Basic resolvers are two-pole resolvers, meaning that the angular information is the mechanical angle of the stator. These devices can deliver the absolute angle position. Other types of resolver are multipole resolvers. They have 2*p poles, and thus can deliver p cycles in one rotation of the rotor: electrical angle = mechanical angle * p. Some types of resolvers include both types, with the 2-pole windings used for absolute position and the multipole windings for accurate position. Two-pole resolvers can usually reach angular accuracy up to about +/-5', whereas multipole resolver can provide better accuracy, up to 10'' for 16-pole resolvers, to even 1'', for instance for 128-pole resolvers.

Multipole resolvers may also be used for monitoring multipole electrical motors. This device can be used in any application in which the exact rotation of an object relative to another object is needed, such as in a rotary antenna platform or a robot. In practice, the resolver is usually directly mounted to an electric motor. The resolver feedback signals are usually monitored for multiple revolutions by another device. This allows for geared reduction of assemblies being rotated and improved accuracy from the resolver system.

Because the power supplied to the resolvers produces no actual work, the voltages used are usually low (<24 VAC) for all resolvers. Resolvers designed for terrestrial use tend to be driven at 50-60 Hz (mains power frequency), while those for marine or aeronautical use tend to operate at 400 Hz (the frequency of the on-board generator driven by the engines). Control systems tend to use higher frequencies (5 kHz).
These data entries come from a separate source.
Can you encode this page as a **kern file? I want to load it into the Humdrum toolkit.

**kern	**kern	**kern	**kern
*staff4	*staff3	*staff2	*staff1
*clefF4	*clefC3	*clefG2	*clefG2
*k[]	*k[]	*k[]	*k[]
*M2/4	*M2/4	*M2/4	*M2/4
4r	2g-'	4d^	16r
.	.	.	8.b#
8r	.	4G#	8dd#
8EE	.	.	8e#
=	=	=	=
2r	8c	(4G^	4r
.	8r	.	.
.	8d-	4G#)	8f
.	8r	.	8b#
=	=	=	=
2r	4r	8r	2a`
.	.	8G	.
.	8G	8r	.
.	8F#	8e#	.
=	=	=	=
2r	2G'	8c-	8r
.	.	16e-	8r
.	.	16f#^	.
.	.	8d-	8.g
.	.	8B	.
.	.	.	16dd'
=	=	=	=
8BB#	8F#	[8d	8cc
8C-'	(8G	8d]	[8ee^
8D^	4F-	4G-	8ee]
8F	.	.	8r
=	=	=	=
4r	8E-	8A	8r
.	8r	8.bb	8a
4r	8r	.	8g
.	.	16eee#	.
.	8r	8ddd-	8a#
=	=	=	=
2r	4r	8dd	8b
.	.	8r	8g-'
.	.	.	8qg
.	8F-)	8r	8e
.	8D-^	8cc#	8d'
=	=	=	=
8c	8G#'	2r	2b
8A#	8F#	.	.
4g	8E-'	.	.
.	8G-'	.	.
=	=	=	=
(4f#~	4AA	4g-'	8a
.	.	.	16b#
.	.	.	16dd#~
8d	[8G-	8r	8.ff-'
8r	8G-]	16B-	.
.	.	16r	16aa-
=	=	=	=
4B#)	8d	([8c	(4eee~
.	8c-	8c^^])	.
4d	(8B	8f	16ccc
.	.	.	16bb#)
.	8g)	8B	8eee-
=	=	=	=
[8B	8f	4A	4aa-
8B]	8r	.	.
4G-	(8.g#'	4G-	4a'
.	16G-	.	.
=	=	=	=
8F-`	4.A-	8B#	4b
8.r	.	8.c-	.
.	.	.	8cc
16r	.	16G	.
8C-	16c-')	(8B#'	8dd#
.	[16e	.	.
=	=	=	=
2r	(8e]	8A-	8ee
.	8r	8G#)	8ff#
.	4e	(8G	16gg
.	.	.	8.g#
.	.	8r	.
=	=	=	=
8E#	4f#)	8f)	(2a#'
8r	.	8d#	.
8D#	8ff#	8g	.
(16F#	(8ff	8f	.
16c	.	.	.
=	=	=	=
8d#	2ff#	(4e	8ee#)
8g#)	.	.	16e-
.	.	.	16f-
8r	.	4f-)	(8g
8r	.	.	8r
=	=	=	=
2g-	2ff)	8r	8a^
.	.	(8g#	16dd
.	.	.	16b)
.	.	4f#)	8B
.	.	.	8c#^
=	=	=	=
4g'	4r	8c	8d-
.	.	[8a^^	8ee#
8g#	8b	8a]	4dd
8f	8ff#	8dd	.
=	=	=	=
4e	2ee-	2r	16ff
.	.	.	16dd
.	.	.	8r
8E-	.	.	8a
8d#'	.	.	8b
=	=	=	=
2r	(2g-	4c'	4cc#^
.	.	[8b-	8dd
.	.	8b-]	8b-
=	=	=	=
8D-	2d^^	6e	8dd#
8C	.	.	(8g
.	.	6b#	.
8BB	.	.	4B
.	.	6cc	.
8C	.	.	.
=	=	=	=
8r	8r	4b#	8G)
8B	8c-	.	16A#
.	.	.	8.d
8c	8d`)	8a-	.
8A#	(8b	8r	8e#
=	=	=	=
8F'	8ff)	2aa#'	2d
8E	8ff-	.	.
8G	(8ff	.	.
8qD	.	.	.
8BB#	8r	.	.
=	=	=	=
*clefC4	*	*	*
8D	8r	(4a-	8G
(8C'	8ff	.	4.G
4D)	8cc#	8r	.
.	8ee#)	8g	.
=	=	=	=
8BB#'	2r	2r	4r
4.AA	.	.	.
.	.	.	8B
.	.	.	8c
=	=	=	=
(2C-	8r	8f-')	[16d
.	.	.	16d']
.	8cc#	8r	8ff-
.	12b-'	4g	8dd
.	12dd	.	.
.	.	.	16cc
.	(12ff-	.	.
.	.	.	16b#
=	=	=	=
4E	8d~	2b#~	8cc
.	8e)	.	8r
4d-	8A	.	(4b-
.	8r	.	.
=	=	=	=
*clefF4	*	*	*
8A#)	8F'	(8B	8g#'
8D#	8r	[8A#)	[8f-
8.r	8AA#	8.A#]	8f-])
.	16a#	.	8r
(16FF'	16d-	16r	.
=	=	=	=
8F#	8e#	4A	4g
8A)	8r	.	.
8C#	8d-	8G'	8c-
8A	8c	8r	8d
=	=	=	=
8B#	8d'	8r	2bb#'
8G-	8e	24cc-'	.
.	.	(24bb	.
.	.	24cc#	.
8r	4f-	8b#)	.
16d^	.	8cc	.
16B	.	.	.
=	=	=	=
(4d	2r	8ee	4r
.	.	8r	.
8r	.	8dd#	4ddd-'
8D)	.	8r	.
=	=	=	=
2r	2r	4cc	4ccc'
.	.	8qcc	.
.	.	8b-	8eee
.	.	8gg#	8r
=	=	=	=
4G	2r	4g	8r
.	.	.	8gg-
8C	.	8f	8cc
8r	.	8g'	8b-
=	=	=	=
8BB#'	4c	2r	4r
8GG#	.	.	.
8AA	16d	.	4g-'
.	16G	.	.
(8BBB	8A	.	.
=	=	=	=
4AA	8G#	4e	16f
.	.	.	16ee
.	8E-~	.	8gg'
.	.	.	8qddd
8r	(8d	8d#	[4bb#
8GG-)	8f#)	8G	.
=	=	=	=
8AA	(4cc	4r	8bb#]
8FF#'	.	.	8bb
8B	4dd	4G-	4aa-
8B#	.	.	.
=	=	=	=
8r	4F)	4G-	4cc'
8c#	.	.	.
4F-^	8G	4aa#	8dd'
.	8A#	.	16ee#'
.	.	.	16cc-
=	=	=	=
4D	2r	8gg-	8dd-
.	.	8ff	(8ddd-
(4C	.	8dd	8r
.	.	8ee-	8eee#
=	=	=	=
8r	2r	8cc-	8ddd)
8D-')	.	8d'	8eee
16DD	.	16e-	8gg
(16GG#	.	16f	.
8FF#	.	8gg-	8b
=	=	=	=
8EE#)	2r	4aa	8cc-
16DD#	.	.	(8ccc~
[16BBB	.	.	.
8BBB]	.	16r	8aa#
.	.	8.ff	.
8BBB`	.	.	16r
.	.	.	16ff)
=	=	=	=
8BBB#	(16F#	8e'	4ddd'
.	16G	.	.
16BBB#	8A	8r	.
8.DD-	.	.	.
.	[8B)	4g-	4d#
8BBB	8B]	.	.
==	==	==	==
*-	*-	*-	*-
Other types of resolver include:

Receiver resolvers

These resolvers are used in the opposite way to transmitter resolvers (the type described above). The two diphased windings are energized, the ratio between the sine and the cosine representing the electrical angle. The system turns the rotor to obtain a zero voltage in the rotor winding. At this position, the mechanical angle of the rotor equals the electrical angle applied to the stator.

Differential resolvers

These types combine two diphased primary windings in one of the stacks of sheets, as with the receiver, and two diphased secondary windings in the other. The relation of the electrical angle delivered by the two secondary windings and the other angles is secondary electrical angle, mechanical angle, and primary electrical angle. These types were used, for instance, to calculate trigonometric functions without electronic computers.

A related type is also the transolver, combining a two-phase winding like the resolver and a triphased winding like the synchro.